Supplied data:
------
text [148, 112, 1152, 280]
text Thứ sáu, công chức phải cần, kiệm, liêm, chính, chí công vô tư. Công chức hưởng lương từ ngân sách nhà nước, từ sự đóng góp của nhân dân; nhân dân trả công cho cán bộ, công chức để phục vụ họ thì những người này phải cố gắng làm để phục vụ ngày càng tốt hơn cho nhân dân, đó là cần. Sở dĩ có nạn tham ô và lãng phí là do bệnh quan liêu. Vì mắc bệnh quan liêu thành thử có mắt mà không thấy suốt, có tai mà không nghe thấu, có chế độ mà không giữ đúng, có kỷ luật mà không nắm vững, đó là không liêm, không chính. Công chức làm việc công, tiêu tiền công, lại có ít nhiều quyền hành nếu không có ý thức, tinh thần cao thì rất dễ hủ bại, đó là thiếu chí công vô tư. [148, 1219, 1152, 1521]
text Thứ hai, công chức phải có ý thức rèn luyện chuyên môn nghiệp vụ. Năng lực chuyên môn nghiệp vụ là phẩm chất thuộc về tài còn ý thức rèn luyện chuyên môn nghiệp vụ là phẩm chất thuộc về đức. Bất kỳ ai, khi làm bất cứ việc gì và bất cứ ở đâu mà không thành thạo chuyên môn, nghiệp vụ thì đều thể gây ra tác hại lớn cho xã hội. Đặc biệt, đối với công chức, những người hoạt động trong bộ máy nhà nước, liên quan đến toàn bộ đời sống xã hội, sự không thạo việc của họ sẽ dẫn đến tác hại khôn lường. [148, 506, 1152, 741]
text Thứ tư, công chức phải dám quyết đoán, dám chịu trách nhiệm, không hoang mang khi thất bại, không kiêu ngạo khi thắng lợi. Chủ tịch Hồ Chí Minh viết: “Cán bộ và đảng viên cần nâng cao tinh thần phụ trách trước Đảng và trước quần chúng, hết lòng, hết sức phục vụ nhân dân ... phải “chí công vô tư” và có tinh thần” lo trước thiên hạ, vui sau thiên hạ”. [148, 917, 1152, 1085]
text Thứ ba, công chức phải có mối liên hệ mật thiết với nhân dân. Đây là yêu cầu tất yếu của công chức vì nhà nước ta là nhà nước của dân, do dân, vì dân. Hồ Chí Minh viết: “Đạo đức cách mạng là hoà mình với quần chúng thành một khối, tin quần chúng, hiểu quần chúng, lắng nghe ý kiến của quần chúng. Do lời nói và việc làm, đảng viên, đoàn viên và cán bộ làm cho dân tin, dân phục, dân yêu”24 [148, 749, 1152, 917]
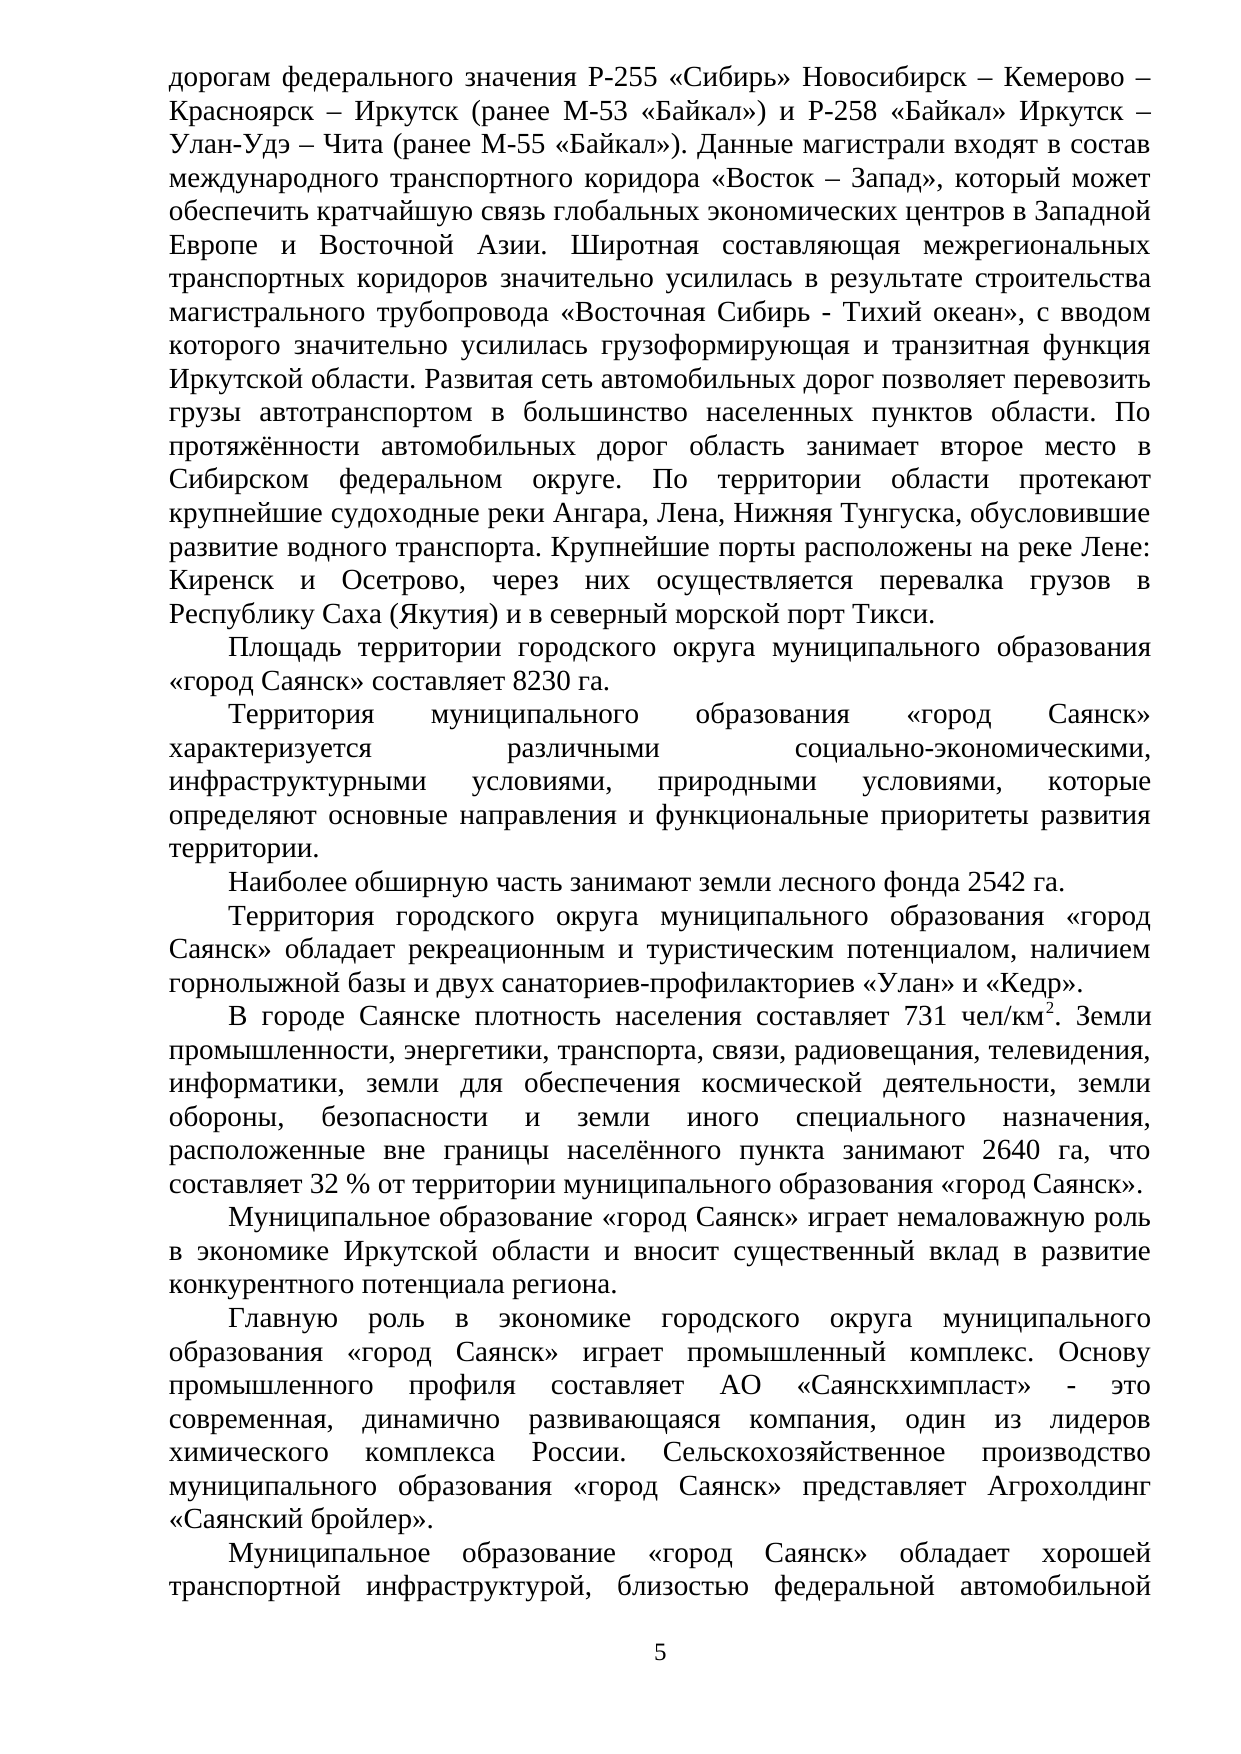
------
What is being asked: Omit the pictures and copy the records above exactly.

Problem solution:
text [148, 112, 1152, 280]
text Thứ sáu, công chức phải cần, kiệm, liêm, chính, chí công vô tư. Công chức hưởng lương từ ngân sách nhà nước, từ sự đóng góp của nhân dân; nhân dân trả công cho cán bộ, công chức để phục vụ họ thì những người này phải cố gắng làm để phục vụ ngày càng tốt hơn cho nhân dân, đó là cần. Sở dĩ có nạn tham ô và lãng phí là do bệnh quan liêu. Vì mắc bệnh quan liêu thành thử có mắt mà không thấy suốt, có tai mà không nghe thấu, có chế độ mà không giữ đúng, có kỷ luật mà không nắm vững, đó là không liêm, không chính. Công chức làm việc công, tiêu tiền công, lại có ít nhiều quyền hành nếu không có ý thức, tinh thần cao thì rất dễ hủ bại, đó là thiếu chí công vô tư. [148, 1219, 1152, 1521]
text Thứ hai, công chức phải có ý thức rèn luyện chuyên môn nghiệp vụ. Năng lực chuyên môn nghiệp vụ là phẩm chất thuộc về tài còn ý thức rèn luyện chuyên môn nghiệp vụ là phẩm chất thuộc về đức. Bất kỳ ai, khi làm bất cứ việc gì và bất cứ ở đâu mà không thành thạo chuyên môn, nghiệp vụ thì đều thể gây ra tác hại lớn cho xã hội. Đặc biệt, đối với công chức, những người hoạt động trong bộ máy nhà nước, liên quan đến toàn bộ đời sống xã hội, sự không thạo việc của họ sẽ dẫn đến tác hại khôn lường. [148, 506, 1152, 741]
text Thứ tư, công chức phải dám quyết đoán, dám chịu trách nhiệm, không hoang mang khi thất bại, không kiêu ngạo khi thắng lợi. Chủ tịch Hồ Chí Minh viết: “Cán bộ và đảng viên cần nâng cao tinh thần phụ trách trước Đảng và trước quần chúng, hết lòng, hết sức phục vụ nhân dân ... phải “chí công vô tư” và có tinh thần” lo trước thiên hạ, vui sau thiên hạ”. [148, 917, 1152, 1085]
text Thứ ba, công chức phải có mối liên hệ mật thiết với nhân dân. Đây là yêu cầu tất yếu của công chức vì nhà nước ta là nhà nước của dân, do dân, vì dân. Hồ Chí Minh viết: “Đạo đức cách mạng là hoà mình với quần chúng thành một khối, tin quần chúng, hiểu quần chúng, lắng nghe ý kiến của quần chúng. Do lời nói và việc làm, đảng viên, đoàn viên và cán bộ làm cho dân tin, dân phục, dân yêu”24 [148, 749, 1152, 917]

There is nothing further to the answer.